We’re starting to see some unwieldy trust spirals spring up. First we had Amazon reviews, then the robots got in on the act and we had to have ‘verified purchase’ reviews, then some of those got a bad reputation so we needed websites to tell me which product reviews I could trust; next I guess we’ll have the websites to tell us which of the websites telling us which Amazon reviews to trust we can trust. How long can we go on like that?
Or, if I end up in a standoff with my Uber driver because we’re both scared that either of us could be barred by the other’s bad review, I may be an empowered customer but I’m certainly not a happy one.
Which brings me back to my old fogey view that we need to put some mutual respect and trust back into these transactions.
I’m sure we can all think of some of our business relationships which already have this, where mutual understanding and satisfaction makes star ratings and reviews redundant.
Unfortunately, these relationships tend to be small scale, local, face to face and at a price point which is easily undercut by the big guys.

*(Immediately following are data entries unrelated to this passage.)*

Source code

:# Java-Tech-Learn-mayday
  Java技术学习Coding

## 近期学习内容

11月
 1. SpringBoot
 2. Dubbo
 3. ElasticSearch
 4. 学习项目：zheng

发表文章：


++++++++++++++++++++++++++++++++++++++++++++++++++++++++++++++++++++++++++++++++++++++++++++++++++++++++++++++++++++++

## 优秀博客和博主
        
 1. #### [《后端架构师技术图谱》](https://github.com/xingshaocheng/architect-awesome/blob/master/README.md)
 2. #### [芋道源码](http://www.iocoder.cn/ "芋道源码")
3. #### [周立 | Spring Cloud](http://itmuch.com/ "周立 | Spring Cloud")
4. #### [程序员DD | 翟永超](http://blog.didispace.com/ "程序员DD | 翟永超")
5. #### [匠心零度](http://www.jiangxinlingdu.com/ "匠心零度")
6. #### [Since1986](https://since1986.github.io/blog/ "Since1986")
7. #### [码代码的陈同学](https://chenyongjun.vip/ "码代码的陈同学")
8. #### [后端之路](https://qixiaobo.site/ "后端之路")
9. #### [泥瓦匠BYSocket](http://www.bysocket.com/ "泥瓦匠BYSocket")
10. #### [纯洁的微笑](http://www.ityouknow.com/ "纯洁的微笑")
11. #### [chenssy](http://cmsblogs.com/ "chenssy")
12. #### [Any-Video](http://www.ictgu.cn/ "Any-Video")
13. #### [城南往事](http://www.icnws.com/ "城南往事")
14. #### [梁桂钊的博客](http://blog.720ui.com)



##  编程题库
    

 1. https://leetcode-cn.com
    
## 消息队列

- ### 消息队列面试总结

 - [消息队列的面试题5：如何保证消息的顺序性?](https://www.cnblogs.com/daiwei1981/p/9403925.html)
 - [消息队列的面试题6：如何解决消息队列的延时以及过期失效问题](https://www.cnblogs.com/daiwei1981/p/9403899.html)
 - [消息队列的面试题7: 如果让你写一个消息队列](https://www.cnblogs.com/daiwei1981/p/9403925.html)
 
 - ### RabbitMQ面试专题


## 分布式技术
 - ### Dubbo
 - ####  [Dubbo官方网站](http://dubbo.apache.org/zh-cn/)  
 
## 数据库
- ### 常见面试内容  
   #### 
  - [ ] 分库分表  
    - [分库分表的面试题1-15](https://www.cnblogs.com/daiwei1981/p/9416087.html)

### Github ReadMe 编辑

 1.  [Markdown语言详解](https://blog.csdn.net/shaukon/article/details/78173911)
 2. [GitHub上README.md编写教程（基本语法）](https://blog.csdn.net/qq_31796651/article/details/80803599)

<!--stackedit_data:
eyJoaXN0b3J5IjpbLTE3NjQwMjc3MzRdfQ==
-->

Our received wisdom is that our eCommerce interactions are on a different scale and basis; even if I love Amazon, they’re never going to ask me how my daughter is doing and I’m never going to send them a Christmas card.
Yet I believe technology offers us the capability to bring eCommerce vendors and customers at least a bit closer.
Blockchain technology has already enabled creation of tight, ethically based supply chains, albeit on a small scale. Ever more intelligent chatbots offer potential for customers to have more detailed, sensible and mutually beneficial conversations with merchants.
Using technology to build more effective, trusted and mature customer relationships is not ideal. Getting to know your customer face to face, as a person rather than a punter or a prospect, is still the most effective customer retention strategy,
The right application of technology, though, can give us a pretty good second best, if we put the right customer service ethos behind it.
Using technology to engage effectively first, and sell second, can help take us beyond the flimsy ‘five stars means you love me’ lip service to robust, mutually respectful relationships between eCommerce vendors and their customers.
As a child of the 60s, having a personal customer service avatar with whom who I can discuss the many finer points of ‘The West Wing’ may freak me out a bit, but it’s an exponentially better way to empower me than ‘please give us five minutes to complete this short survey.’
I think that’s a goal worth pursuing in 2019.